* What the exercise asks *
If a line in the entries below includes "monitor", show that line.

——

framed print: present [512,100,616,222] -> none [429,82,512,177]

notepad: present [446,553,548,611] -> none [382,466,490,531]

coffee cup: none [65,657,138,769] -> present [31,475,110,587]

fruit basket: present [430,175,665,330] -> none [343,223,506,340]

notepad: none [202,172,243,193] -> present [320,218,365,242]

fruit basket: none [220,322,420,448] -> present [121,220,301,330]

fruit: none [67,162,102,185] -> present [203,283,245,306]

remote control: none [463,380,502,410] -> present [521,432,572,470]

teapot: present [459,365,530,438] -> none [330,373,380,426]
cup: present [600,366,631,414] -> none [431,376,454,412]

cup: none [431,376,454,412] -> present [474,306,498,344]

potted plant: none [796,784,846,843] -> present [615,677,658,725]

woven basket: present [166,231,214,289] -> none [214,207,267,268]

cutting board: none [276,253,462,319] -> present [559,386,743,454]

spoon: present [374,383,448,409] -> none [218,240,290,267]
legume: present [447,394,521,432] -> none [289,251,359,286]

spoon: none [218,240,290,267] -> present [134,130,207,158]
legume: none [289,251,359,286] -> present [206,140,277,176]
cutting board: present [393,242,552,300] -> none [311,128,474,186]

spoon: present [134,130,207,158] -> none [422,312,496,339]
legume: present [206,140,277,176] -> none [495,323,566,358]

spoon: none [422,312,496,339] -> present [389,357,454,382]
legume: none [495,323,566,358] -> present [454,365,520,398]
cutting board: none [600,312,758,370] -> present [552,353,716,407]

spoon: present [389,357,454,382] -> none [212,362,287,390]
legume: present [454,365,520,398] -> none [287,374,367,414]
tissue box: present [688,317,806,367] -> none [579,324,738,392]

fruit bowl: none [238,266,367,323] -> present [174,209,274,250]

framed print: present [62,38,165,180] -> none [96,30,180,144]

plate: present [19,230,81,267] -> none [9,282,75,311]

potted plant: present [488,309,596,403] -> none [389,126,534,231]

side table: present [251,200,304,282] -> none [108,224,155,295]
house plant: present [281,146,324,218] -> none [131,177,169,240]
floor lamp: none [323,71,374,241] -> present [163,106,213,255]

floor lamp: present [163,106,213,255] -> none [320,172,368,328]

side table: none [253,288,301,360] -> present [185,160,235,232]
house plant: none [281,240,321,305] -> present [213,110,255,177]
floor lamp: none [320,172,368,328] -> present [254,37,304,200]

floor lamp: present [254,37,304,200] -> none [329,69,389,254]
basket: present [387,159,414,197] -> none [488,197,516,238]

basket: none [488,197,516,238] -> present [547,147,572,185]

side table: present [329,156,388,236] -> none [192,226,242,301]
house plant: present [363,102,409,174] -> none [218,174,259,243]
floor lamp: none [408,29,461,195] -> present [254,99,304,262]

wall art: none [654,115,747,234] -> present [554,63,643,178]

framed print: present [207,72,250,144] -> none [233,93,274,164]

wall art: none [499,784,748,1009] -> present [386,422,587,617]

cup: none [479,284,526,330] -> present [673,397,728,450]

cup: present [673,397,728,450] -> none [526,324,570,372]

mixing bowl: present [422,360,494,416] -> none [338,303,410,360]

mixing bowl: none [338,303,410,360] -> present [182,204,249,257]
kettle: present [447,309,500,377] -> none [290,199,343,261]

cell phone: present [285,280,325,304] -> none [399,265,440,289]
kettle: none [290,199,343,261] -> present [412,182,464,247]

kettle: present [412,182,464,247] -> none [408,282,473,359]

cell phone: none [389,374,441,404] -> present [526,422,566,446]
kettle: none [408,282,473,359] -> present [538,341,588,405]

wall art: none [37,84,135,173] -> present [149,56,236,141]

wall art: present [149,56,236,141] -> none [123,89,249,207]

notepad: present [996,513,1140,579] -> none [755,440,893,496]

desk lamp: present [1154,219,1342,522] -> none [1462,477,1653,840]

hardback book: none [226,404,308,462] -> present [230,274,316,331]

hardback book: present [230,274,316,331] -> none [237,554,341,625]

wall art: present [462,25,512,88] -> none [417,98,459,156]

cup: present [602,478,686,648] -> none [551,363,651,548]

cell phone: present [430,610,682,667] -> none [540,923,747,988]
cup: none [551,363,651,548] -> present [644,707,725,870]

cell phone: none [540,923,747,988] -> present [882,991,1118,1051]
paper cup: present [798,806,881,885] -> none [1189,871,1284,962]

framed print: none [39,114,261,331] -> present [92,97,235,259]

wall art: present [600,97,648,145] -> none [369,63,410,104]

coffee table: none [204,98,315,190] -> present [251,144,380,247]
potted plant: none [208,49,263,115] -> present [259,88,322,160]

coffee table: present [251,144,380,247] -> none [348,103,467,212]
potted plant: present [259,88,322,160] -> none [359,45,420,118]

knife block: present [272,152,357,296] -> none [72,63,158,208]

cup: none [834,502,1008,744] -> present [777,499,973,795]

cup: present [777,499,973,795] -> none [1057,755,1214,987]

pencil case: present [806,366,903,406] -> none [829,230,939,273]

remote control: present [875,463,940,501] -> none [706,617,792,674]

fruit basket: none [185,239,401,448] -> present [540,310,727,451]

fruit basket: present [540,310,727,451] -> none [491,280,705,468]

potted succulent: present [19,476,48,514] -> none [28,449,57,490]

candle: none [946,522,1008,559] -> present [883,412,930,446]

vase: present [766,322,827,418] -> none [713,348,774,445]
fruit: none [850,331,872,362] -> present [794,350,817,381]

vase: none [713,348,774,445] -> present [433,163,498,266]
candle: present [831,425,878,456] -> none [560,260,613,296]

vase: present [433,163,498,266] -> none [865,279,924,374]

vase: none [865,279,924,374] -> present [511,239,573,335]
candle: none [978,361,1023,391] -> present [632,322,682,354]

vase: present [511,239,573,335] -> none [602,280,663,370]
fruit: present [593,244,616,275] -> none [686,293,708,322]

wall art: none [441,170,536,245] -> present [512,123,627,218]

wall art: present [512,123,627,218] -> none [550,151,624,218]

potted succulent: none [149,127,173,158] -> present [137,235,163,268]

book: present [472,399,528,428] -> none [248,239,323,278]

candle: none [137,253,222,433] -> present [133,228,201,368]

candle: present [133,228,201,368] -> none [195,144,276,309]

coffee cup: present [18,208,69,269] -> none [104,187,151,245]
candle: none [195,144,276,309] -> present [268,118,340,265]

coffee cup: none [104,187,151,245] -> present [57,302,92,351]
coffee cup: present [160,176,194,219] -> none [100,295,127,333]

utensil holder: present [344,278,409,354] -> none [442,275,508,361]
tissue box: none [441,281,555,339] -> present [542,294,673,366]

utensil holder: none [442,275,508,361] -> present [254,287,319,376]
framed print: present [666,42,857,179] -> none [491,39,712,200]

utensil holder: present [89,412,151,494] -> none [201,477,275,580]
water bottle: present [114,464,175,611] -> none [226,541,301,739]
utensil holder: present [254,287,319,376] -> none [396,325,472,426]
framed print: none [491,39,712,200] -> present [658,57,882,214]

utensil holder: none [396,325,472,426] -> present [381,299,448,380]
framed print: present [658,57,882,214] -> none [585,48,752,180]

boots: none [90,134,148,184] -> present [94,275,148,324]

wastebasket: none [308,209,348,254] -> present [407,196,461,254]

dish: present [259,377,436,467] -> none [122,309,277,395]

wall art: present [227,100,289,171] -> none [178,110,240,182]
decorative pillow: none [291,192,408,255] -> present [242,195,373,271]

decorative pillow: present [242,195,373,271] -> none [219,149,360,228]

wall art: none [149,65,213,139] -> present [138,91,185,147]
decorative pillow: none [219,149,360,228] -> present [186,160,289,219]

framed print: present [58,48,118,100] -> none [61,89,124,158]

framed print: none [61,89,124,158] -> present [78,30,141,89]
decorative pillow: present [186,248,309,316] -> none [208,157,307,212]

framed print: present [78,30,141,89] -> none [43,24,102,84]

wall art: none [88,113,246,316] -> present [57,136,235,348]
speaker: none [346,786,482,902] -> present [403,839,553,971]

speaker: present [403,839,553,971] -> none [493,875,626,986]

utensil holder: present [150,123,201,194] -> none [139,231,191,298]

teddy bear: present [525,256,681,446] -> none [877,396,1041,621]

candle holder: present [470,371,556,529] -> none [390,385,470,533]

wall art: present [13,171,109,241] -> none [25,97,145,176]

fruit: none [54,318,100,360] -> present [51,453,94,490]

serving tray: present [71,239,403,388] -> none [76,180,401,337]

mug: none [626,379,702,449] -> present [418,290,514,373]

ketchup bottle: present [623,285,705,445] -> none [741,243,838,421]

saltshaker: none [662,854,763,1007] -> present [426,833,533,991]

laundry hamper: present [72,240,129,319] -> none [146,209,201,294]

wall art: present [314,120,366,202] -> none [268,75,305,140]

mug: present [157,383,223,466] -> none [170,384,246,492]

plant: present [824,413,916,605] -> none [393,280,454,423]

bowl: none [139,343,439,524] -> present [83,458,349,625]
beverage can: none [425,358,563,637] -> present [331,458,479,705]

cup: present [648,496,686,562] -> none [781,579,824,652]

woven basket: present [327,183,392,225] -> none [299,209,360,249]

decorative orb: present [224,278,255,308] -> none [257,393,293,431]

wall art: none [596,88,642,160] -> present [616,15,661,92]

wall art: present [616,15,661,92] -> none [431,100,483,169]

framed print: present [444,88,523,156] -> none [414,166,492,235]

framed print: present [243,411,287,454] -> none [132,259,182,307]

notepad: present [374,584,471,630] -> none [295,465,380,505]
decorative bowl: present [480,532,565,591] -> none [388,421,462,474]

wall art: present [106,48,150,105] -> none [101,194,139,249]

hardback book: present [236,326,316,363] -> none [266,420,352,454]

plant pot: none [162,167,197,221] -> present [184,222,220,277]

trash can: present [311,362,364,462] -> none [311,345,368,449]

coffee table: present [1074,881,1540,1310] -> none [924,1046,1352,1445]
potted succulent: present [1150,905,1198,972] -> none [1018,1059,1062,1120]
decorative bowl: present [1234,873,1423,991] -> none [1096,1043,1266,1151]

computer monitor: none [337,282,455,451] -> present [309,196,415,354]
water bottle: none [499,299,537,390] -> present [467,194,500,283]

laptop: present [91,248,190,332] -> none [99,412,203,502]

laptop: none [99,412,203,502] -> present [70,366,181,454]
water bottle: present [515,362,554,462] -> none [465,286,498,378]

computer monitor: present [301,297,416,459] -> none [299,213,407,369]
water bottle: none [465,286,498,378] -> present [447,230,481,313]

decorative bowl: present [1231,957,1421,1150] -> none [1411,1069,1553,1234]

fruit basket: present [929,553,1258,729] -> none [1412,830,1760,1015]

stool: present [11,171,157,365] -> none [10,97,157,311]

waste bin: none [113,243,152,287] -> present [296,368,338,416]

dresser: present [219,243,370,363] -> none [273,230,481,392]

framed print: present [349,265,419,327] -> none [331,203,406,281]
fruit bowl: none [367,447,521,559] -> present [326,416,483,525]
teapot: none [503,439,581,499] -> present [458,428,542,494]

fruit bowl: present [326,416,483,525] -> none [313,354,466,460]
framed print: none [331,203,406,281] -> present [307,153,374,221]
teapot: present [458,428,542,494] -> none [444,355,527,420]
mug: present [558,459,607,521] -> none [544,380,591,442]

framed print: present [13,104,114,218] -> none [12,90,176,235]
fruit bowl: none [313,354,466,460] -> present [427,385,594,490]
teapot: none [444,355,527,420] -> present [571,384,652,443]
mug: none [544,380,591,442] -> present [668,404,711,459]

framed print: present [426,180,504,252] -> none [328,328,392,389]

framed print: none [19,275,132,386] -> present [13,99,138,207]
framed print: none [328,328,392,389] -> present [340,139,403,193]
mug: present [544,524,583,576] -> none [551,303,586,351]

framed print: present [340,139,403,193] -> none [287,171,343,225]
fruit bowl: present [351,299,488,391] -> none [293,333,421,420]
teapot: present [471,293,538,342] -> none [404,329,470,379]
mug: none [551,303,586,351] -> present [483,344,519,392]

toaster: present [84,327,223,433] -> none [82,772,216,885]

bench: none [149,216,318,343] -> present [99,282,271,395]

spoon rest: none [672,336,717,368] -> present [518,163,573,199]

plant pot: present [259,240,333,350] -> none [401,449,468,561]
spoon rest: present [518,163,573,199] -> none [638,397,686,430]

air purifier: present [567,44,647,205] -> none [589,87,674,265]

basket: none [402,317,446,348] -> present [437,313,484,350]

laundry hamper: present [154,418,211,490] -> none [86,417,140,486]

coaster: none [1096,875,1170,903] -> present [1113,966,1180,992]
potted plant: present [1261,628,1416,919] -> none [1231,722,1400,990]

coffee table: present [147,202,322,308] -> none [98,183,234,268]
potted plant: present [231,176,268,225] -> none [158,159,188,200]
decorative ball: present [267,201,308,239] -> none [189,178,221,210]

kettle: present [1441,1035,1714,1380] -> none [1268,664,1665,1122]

——

* Exercise answer *
computer monitor: none [337,282,455,451] -> present [309,196,415,354]
computer monitor: present [301,297,416,459] -> none [299,213,407,369]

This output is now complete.